An HMRC investigation into an organised crime group who used the stolen identities of public sector employees in a complex plot to attempt to claim £10.2m in tax credits has resulted in jail terms and suspended sentences for four of the six people involved, with two still on the run
Adedamola Oyebode, from Lewisham in London, worked as an events and marketing assistant for the Civil Service Sports Council (CSSC). In April and June 2009, she accessed the CSSC’s password protected membership system and stole personal details of 10,300 members.
The data stolen related to 10% of its membership, which is mainly civil servants but also includes some armed forces and police force personnel, local authority employees, members of parliament, and retired public servants.

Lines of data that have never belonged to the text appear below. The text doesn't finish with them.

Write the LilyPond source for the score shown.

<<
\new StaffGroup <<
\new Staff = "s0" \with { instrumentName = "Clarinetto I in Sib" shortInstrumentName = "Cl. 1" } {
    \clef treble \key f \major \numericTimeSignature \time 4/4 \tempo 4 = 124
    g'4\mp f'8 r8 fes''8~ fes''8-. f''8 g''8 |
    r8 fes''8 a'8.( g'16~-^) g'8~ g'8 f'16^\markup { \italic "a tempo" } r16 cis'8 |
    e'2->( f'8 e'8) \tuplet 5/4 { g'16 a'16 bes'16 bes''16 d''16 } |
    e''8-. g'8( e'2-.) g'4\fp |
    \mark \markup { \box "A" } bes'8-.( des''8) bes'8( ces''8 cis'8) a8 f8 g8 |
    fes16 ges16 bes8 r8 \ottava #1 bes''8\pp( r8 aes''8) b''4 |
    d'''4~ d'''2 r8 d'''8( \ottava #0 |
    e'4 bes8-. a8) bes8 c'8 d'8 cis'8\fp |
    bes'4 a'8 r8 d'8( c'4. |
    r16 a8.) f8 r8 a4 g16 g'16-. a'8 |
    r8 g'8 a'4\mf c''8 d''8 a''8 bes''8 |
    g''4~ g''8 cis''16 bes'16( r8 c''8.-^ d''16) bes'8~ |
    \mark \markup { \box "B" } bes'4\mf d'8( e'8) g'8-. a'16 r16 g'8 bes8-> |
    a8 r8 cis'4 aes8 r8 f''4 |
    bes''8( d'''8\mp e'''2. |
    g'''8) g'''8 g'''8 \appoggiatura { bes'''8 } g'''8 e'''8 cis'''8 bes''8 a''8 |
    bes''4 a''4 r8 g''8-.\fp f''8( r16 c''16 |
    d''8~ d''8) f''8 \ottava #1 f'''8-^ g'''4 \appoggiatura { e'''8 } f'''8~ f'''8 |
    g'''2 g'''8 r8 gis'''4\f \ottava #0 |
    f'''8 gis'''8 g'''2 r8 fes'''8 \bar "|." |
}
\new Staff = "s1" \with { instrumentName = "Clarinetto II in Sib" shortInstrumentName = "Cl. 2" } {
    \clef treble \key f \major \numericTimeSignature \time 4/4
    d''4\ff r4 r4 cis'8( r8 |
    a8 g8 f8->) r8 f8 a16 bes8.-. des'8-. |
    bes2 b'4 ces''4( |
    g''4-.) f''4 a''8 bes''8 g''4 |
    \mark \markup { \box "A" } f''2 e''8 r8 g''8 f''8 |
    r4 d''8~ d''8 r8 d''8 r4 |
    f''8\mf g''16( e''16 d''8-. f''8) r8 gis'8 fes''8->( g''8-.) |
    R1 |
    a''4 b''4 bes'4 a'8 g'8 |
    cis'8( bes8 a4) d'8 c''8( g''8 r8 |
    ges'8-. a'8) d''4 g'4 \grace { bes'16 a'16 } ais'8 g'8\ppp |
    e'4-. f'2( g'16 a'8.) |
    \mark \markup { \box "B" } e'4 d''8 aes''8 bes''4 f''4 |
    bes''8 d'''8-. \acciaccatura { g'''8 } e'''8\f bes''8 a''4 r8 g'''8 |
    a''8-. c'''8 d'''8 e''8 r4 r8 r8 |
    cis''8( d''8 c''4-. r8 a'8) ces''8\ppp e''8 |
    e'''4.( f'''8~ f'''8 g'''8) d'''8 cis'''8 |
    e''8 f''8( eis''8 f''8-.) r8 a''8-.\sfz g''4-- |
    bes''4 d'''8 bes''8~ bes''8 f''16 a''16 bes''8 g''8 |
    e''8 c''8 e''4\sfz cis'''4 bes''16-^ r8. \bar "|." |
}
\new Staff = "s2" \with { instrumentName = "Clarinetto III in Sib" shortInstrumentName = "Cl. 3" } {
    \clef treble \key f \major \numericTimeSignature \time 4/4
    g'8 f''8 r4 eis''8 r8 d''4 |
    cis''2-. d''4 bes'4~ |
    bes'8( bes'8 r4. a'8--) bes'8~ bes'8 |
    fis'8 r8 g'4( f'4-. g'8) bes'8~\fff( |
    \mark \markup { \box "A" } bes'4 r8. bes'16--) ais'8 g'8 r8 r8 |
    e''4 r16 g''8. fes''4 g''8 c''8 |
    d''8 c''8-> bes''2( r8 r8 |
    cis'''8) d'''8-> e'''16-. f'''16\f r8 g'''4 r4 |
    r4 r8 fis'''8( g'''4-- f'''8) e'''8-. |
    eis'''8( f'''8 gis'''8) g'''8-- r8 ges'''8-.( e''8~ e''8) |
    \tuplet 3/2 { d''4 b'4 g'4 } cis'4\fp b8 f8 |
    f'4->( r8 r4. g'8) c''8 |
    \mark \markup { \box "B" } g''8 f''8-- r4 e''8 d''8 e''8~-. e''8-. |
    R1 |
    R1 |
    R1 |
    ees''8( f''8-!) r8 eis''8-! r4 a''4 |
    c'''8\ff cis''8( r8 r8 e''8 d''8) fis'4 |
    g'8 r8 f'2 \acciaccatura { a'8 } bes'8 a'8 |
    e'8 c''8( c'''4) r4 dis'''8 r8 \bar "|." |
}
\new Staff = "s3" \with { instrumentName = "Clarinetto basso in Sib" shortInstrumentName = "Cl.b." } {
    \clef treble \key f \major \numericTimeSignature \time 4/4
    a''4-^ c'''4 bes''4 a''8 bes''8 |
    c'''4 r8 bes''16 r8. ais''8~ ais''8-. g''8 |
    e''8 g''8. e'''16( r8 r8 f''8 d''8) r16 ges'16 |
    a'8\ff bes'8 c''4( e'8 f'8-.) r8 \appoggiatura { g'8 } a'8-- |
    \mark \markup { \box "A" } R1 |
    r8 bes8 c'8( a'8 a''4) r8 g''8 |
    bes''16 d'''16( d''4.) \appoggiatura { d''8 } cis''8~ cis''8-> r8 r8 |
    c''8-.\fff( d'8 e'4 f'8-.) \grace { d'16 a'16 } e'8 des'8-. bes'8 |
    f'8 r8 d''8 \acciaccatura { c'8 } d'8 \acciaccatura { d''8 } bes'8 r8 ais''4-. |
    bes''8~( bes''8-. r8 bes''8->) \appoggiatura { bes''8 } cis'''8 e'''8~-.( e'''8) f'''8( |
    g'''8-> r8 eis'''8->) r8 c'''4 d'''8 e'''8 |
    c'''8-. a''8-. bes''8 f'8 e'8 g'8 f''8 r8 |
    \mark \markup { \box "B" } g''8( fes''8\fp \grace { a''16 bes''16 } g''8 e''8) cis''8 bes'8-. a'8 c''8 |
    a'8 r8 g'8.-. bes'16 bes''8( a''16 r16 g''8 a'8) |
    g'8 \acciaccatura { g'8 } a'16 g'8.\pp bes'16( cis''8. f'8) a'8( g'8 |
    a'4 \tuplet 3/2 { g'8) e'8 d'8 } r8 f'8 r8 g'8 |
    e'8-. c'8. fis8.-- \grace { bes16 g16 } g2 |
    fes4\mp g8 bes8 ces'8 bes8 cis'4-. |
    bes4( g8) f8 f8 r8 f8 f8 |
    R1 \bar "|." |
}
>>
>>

Oyebode then passed the data to her brother-in-law, Oluwatobi Odeyemi, known as Emmanuel, from Gravesend, Kent. HMRC says he was a key facilitator in the criminal operation, managing the stolen data used to make false tax credits claims.
Odeyemi’s friend, Kayode Sanni, of Leeds, ensured the stolen data was used to apply for tax credits. He recruited and managed a friend, Chantelle Gumbs, whose job was to request the tax credits application packs from HMRC used to make fraudulent tax credits claims. The gang completed the forms, adding details of bank accounts that had been set up to commit the fraud, and returned them to HMRC.
Of the 10,300 identities stolen, 2,504 were used to make fraudulent tax credits claims resulting in £2.4m being paid out. Further claims were made but not paid. Had the fraud not been uncovered and stopped, HMRC estimates that at least another £7.8m would have been paid to the criminals, leading to a total attempted fraud of £10.2m.
The scam was uncovered in late 2009 by HMRC’s identity fraud and risk teams concerned about the volume of new claims for civil servants, predominately for working tax credits. Their initial enquiries also highlighted potential sources of a data leak.
HMRC began a criminal investigation in April 2010. Investigators analysed huge amounts of information, including tax credits records, recordings of phone calls to the tax credits helpline, banking data, notebooks, diaries, computer, email, and data storage devices, and mobile phone, text message and telephone records. An expert voice analyst gave evidence during Kayode Sanni’s trial.
Following a trial at the Old Bailey, Sanni was jailed for five years and three months, with the judge telling him ‘the only remorse is that you got caught’, and Odeyemi for three and a half years. Oyebode was sentenced to two years, suspended for two years must complete 160 hours of unpaid community work and is subject to a three month curfew. Gumbs was sentenced to 15 months, suspended for two years, and also received a rehabilitation order.
Simon York, Director of HMRC’s Fraud Investigation Service, said: ‘These criminals launched an organised attack on the tax credits system, a system designed to help some of the most vulnerable people in our society.
‘Thanks to the experience of HMRC's officers, the effectiveness of our counter-fraud checks, and an extremely complex criminal investigation, the fraud was stopped and HMRC prevented £8m of false claims being paid to the criminals.’
HMRC say they believe the fraudsters conspired with two others who are on-the-run, and are appealing for information on their whereabouts. Emmanuel Odeyemi’s brother Oluwagbenga Odeyemi, known as Stephen, and Stephen’s wife Oluwatumininu Banjo, also known as Tumi, are thought to be in Nigeria.